Selected excerpt →
Oh, the poor nice geek, who can’t get a date. At first I thought Zoe was being mean to him in teasing him with her online-dating email, but then I started to wonder if she was just being nice, as he’s been nice to her. Probably, though, she’s got a weirdly convoluted reason for doing what she’s doing, which will slowly unfold over the next ten episodes.

It can be both (which is something I like about this show. People have conflicted motives like real people) But I see it as her using him as 1) a person she can talk to 2) Someone she can bring into confidence and 3) Someone who might help her escape.

(And then he can’t get the frakkin’ plastic bubble packaging open. Seems like that’s a universal inevitable of human civilizations, too. Nice touch.)

Lol, I said the exact same thing! Funny.

I kinda expected the geek kid to turn out creepy - not sure why, perhaps it's because I've been conditioned to expect it, but that's a reason why this show is awesome - because it plays with those expectations. Huh, who'da thunk it - the nice kid is...actually a nice kid.
I agree with C David Dent though, it's probably a combo of the two.

Caprica is one of my 2 appointment shows, the other being Leverage.

With Caprica, I realize what I like are character-based dramas in a SF setting. For example Firefly and Buffy the Vampire Slayer. Not every episode in Firefly involved a fight and it was very much a character drama. Buffy too and since I watched it on DVD, I would fast forward through the fight scenes to get back to the dialogue.

It's science fiction that's not "Sci-Fi". To people who've been been exposed primarily to science fiction film and TV post-Star-Wars, who've been indoctrinated with the idea that Sci-Fi means lots of fistfights, explosions and zoomy spaceships, this is probably incomprehensible.

Available data →
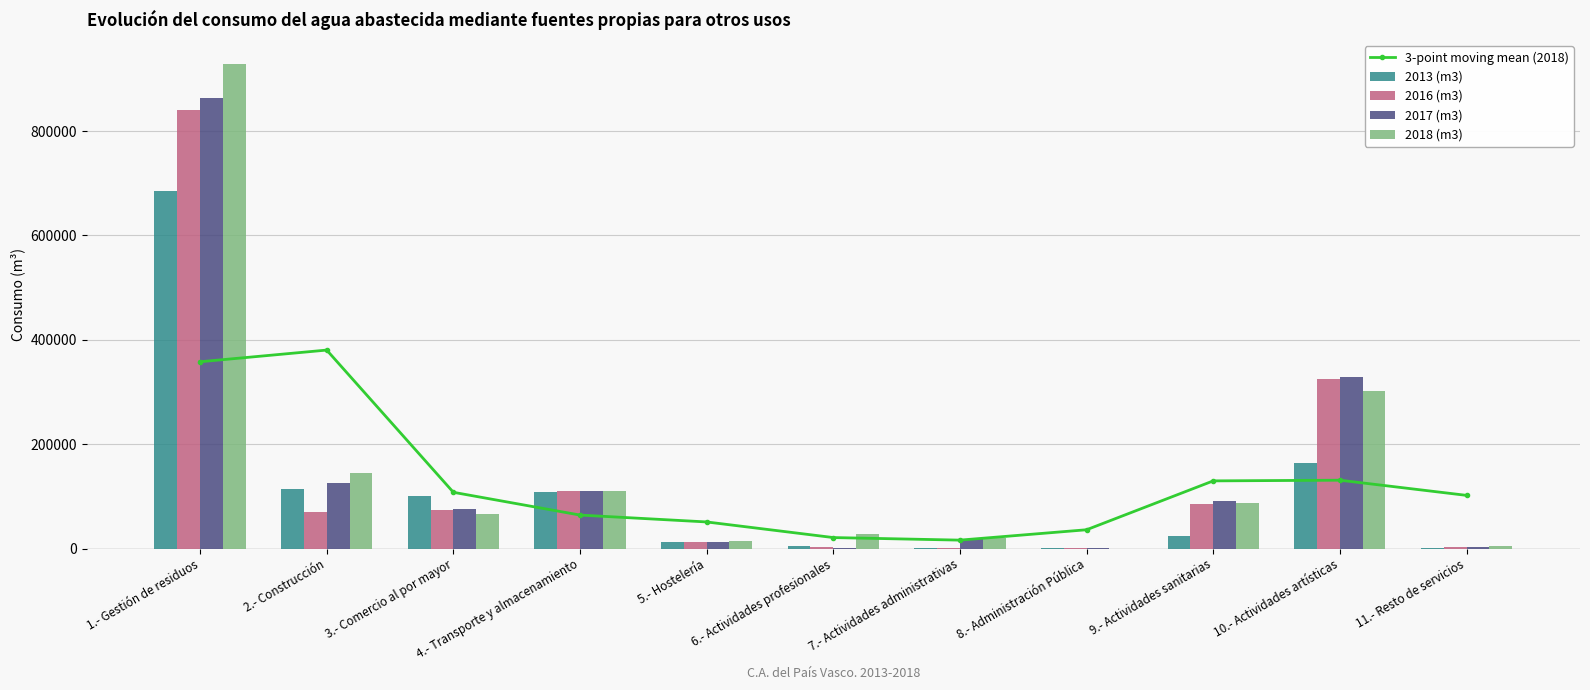

Which series has the widest spread of values?

2018 (m3)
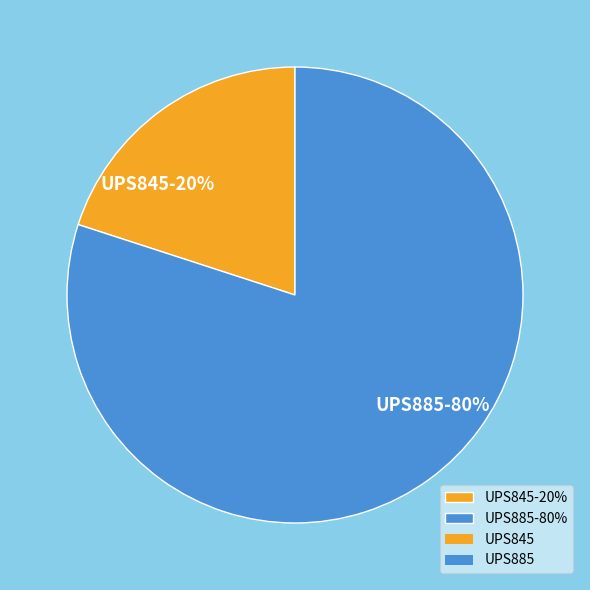

To the nearest percent, what is the difference between the largest and smallest slice percentages?

60%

Required tasks →
- 1) Which television series are named in the comments about Caprica?
- 2) Pick up the comments about Caprica after their final sentence and carry them on.

Results →
- 1) Caprica, Leverage, Firefly, Buffy the Vampire Slayer

- 2)
Since most TV executives are such people, I confidently expect this show to be cancelled by the end of its first season.

Why does it seem everyone wants things to rush along these days. Good programs with good deep characters take time to develop. They should be enjoyed and cherished rather than vilified. I for one really enjoy the pace of Caprica and I hope it doesn't get canceled after one season.

Two points:

1. The humans were refugees of KOBOL, not "earth," the 13th Colony of Kobol.

2. The "final five" arrived from "earth" DURING the Cylon war decades after Caprica is set. The conclave is not them.

Oh, the poor nice geek, who can’t get a date. At first I thought Zoe was being mean to him in teasing him with her online-dating email, but then I started to wonder if she was just being nice, as he’s been nice to her. Probably, though, she’s got a weirdly convoluted reason for doing what she’s doing, which will slowly unfold over the next ten episodes.
I thought she was just getting lonely, but I suppose, in her desperate situation, she needs all the friends she can get!
And whether it’s the case or not, it does indeed feel to us today that Something Bad is looming in our future too: further economic disaster, or environmental collapse... just... something.
REPENT!! THE END IS NEAR!!

But seriously though, when all you hear is bad news on TV, it's natural to think doom is impending.

Then again, many religions really are saying that the End of Days is near. Christians have been saying it since Christ came!

If there is a God, you have every reason to expect to be seeing Him shortly—and I don't mean in the afterlife, I mean here in our world. Jews, Christians, and Muslims are all expecting God to show up and wrap up the story of the universe any day now, so get ready!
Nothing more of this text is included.